Presbyterian Author Looks
For Truth In Unusual Places
by Ray Waddle
Nashvillian David
Dark, 35, knows how to face an audience. He's a school teacher, author,
Presbyterian elder, father of three, occasional C-SPAN TV guest — and
a rising young Christian commentator on the pop culture scene.
But his most invigorating audience is the homeless
people he encounters at Downtown Presbyterian Church in Nashville.
"The homeless know their biblical references
better than any group I can think of," Dark says.
"They're eager for an exchange, a conversation."
Dark delivers short sermons to a homeless congregation
on periodic Wednesdays during the regular homeless lunch program at Downtown
Presbyterian. He takes their prayer requests and theological questions
(last week, the meaning of hell), researches answers and gets back to
them the next week.

David Dark
Connecting with the homeless is one way Dark keeps
his faith real and his heart engaged. It's part of his vocation to find
redemption in the hard details of everyday life — also in the broader
culture of TV, music, movies and books, as well as in people he might
disagree with.
An itch to find the face of Christianity in unexpected
places has fueled his two books.
The first was called Everyday
Apocalypse: The Sacred Revealed in Radiohead, The Simpsons and Other Pop
Culture Icons (Brazos Press, 2002).
His new book, The
Gospel According to America: A Meditation on a God-blessed, Christ-haunted
Idea (Westminster John Knox Press), makes a patriotic plea for
an unfashionable idea: Let's stop the knee-jerk objections to everybody
we find objectionable. Let's pay attention and see if they might be bearers
of truth. If we're going to be One Nation Under God let's act like it.

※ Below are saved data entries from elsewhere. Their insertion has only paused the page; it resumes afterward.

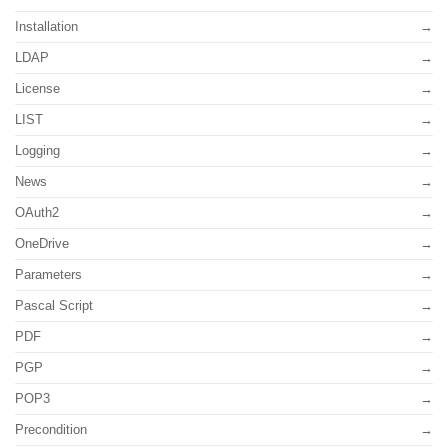
Installation
LDAP
License
LIST
Logging
News
OAuth2
OneDrive
Parameters
Pascal Script
PDF
PGP
POP3
Precondition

"All truth is a kind of altar call," Dark
says.
"Take hip-hop, for instance. We might not like
what they're telling us. But is it truthful? And if it is, what are we
going to do now? I would challenge people to stop labeling something as
'objectionable subject matter' just because of the number of bad words
they hear and try instead to hear the person's story. The truth is, we
could all be labeled 'objectionable subject matter.' "
Every page of Dark's books is crammed with quotes
and references from his wide, enthusiastic reading. Shakespeare, Bob Dylan,
Flannery O'Connor, Whitman, Sonic Youth, Faulkner, Kris Kristofferson,
Nathaniel Hawthorne and Twilight Zone all seem equally at home with Dark.
Partly this ease of reference is the habit of a high
school English teacher (Dark teaches at Christ Presbyterian Academy),
but it also comes second nature. His eclectic tastes were nurtured by
parents who encouraged his early reading interests. His father, the late
Joel Dark Sr., taught him to see that " 'religion' is always 'politics'
under a different name (and vice versa)," and the Bible towers over
everything. The Bible is everybody's book but nobody's monopoly. God's
justice leaves no one standing. The only way out is repentance, forgiveness,
grace, truth-telling and a sense of humor.
One of his heroes is Tennessee minister/author Will
Campbell, who is prominently quoted in The
Gospel According to America. Campbell's declaration — "One
who understands the nature of tragedy can never take sides" —
might serve as a motto of Dark's book and outlook.
In his early 20s, Dark was shaped by his experience
as a summer activities instructor at a YMCAin Northern Ireland, working
with Protestant and Catholic teens. From that communal experience, he
learned that Christianity should never be merely a privatized faith. It's
essential to stay plugged into a church, the more diverse the better,
face the tensions between people and learn some honest peacemaking.
"After Northern Ireland, I never wanted to be
too far from a community-driven culture," says Dark, who is married
to singer-songwriter Sarah Masen. "It's important to see people you
might disagree with, people to talk through problems with."
In recent years, Dark says, he has tried to take
more seriously a famous prayer he's known all his church-going life —
the Lord's Prayer, especially "Thy kingdom come, thy will be done,
on earth as in heaven." God's kingdom must leave its mark on earth.
Serious ramifications flow from that, Dark realized.
It means treating people as real human beings, not labels. It means looking
for truth in unusual places, not sealing off our imaginations from the
unfamiliar and the uncomfortable.
"We can't speak of people or politics without
speaking of the eternal," he writes.
"It's all religion whether we like it or not."